March 6, 2024
Contact: Eric Stann, 573-882-3346, StannE@missouri.edu
Matthew Martens, interim provost and executive vice chancellor for academic affairs at the University of Missouri, and Steve Sowers, chief executive officer of Commerce Bank’s Missouri community markets, today awarded a 2024 William T. Kemper Fellowship for Teaching Excellence to Nicole Campione-Barr. Campione-Barr is a professor in the College of Arts and Science and serves as the director of undergraduate research in psychology and the Honors Capstone Program.
Cooper Drury, dean of the College of Arts and Science, joined other administrators surprising Campione-Barr by honoring her with the fellowship, which includes a $15,000 check. Kemper Fellowships are awarded to five outstanding teachers at the University of Missouri each year.
The William T. Kemper Fellowships for Teaching Excellence were established in 1991 with a $500,000 gift. Kemper, a 1926 MU graduate, was a well-known civic leader in Kansas City until his death in 1989. His 52-year career in banking included top positions at banks in Missouri, Kansas and Oklahoma. Commerce Bank manages the trust fund.
Nicole Campione-Barr biography
Nicole Campione-Barr, a professor of psychological sciences in the College of Arts and Science, inspires her students to be at their best in their fields and in their lives.
“Early in the development of a new skill, individuals seek a warm and supportive mentor or model to aid and scaffold their learning,” Campione-Barr said in her teaching philosophy statement. “With increasing competence and maturity in the skill, however, individuals must be allowed to gain increasing autonomy from their mentors in order to achieve independent success.”
While some of her students might go on to be developmental scientists like herself, Campione-Barr acknowledges that many more will go on to be parents.
“Adults who are more knowledgeable about child development are more confident and competent parents, teachers and mentors,” Campione-Barr said.
Campione-Barr takes mentoring to heart, as evidenced by her teaching style with undergraduate students.
“Much of my most meaningful engagement with students has primarily occurred outside of the traditional classroom setting,” she said. “I have spent a significant portion of my academic effort on mentoring undergraduate students through the research process. I find that being able to work one-on-one with students in this way is extremely enriching; not only for the way I get to know these talented students, but also in the way that their enthusiasm sparks wonderful collaboration and new research ideas.”
Campione-Barr gives her graduate students more autonomy than her undergraduate students.

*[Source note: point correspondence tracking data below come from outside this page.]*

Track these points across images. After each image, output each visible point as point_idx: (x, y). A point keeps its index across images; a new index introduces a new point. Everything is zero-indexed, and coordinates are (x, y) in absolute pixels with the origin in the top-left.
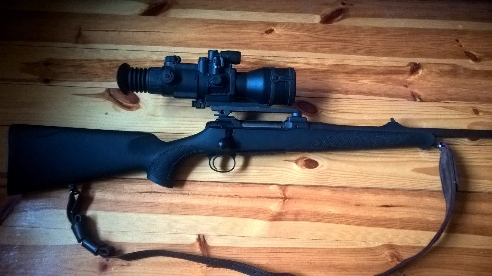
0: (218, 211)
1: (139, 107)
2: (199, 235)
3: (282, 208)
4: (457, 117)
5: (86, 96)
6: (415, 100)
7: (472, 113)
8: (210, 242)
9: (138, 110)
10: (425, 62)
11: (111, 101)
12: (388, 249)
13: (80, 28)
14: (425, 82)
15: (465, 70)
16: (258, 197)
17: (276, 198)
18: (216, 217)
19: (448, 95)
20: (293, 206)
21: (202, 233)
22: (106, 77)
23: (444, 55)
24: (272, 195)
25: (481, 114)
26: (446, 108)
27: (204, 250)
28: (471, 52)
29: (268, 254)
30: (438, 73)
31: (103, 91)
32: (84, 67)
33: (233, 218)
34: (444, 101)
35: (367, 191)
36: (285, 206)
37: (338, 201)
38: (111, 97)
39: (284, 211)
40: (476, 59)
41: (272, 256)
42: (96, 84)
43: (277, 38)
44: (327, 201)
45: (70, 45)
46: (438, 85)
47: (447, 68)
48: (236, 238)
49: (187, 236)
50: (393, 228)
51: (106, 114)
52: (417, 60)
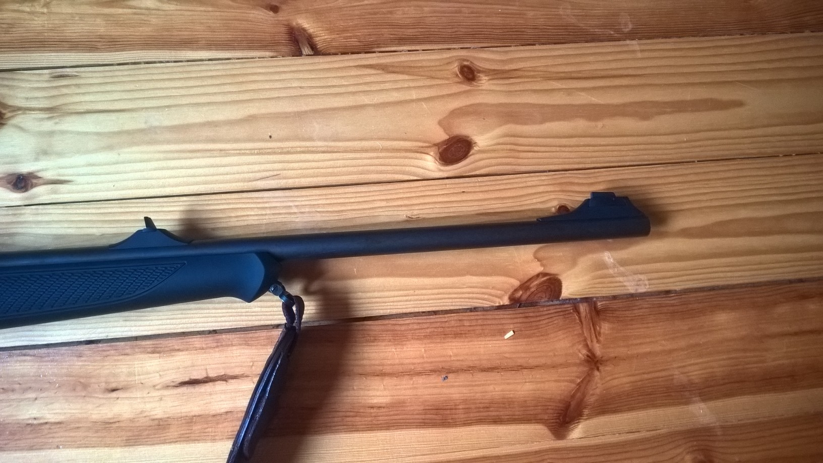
4: (414, 95)
6: (298, 53)
7: (457, 80)
25: (483, 80)
26: (385, 68)
35: (139, 347)
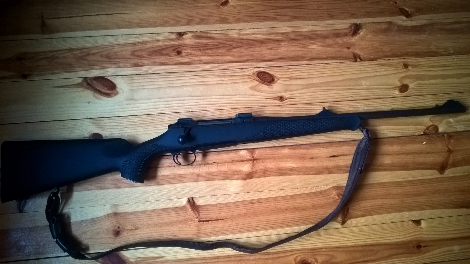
0: (201, 177)
1: (117, 93)
2: (188, 198)
3: (252, 168)
4: (391, 72)
5: (66, 87)
6: (356, 61)
7: (402, 68)
8: (199, 202)
9: (117, 97)
10: (365, 22)
11: (90, 90)
12: (336, 190)
13: (43, 17)
14: (365, 42)
15: (399, 26)
16: (232, 161)
17: (247, 160)
18: (200, 182)
19: (383, 52)
20: (261, 166)
21: (190, 196)
22: (80, 67)
23: (381, 14)
24: (243, 159)
25: (410, 68)
26: (381, 65)
27: (195, 209)
28: (404, 8)
29: (245, 206)
30: (376, 32)
31: (80, 80)
32: (57, 58)
33: (214, 181)
34: (381, 59)
35: (318, 146)
36: (255, 166)
37: (296, 157)
38: (89, 86)
39: (254, 170)
40: (408, 15)
41: (248, 207)
42: (73, 75)
43: (233, 10)
44: (287, 158)
45: (37, 36)
46: (375, 44)
47: (384, 26)
48: (218, 196)
49: (179, 200)
50: (339, 173)
51: (89, 102)
52: (358, 21)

“It is necessary to give them more autonomy and control over their research process,” she said. “However, students early in their training still require more structure than those later in their training. I keep my graduate student numbers low at any given time to ensure that I can give them the individualized training and mentoring that they require at each stage of career development.”
Her approach to teaching and mentoring was apparent to Alice Guo, a fifth-year doctoral student whom Campione-Barr has mentored since Guo’s first year.
“Dr. Campione-Barr uses a scaffolding approach to mentoring both graduate and undergraduate students, which is highly effective in establishing foundational skills and fostering independent learning and growth,” Guo said in her nomination letter. “She provides greater support at the beginning, with more detailed feedback on papers and more explicit instructions for what articles to read. This kind of support was exactly what I and the other graduate students needed in our first year, so that we have a strong base of knowledge to build up our own programs of study.”
In a joint letter nominating Campione-Barr for the Kemper Award, her department chair Debora Bell and colleague Amanda Rose praised Campione-Barr for her teaching methods.
“In our collective decades of working in academia, we can honestly say that neither of us have met a more talented or dedicated mentor of undergraduate and graduate students than Dr. Campione-Barr,” said Bell and Rose.
Campione-Barr’s efforts have led her to being awarded the Department of Psychological Sciences’ Robert S. Daniel Junior Faculty Teaching Award and the David G. McDonald Contributions to Undergraduate Teaching Award. On a campus level, her activities outside of teaching have earned her such recognition as the MU Outstanding Undergraduate Research Mentor of the Year, TRIO Champion, Ann Covington Undergraduate Research Mentorship Award and the national award of Outstanding Mid-Career Undergraduate Research Mentor from the Council for Undergraduate Research.
Since her arrival on campus in 2006, Campione-Barr has consistently received high teaching evaluation ratings by her students across multiple sized courses, including large student lectures with more than 300 students, mid-sized courses with 75-100 students and smaller professional development-style courses and graduate level courses.
“Students report that Dr. Campione-Barr is a warm and engaging instructor who explains not only the material, but her rationale behind her methods of assessment, because she truly cares about what students are gaining from the course,” said Bell and Rose.
Campione-Barr received a Bachelor of Arts degree in psychology from MU in 1999. She also earned a master’s degree and a doctoral degree in philosophy from the University of Rochester in 2006.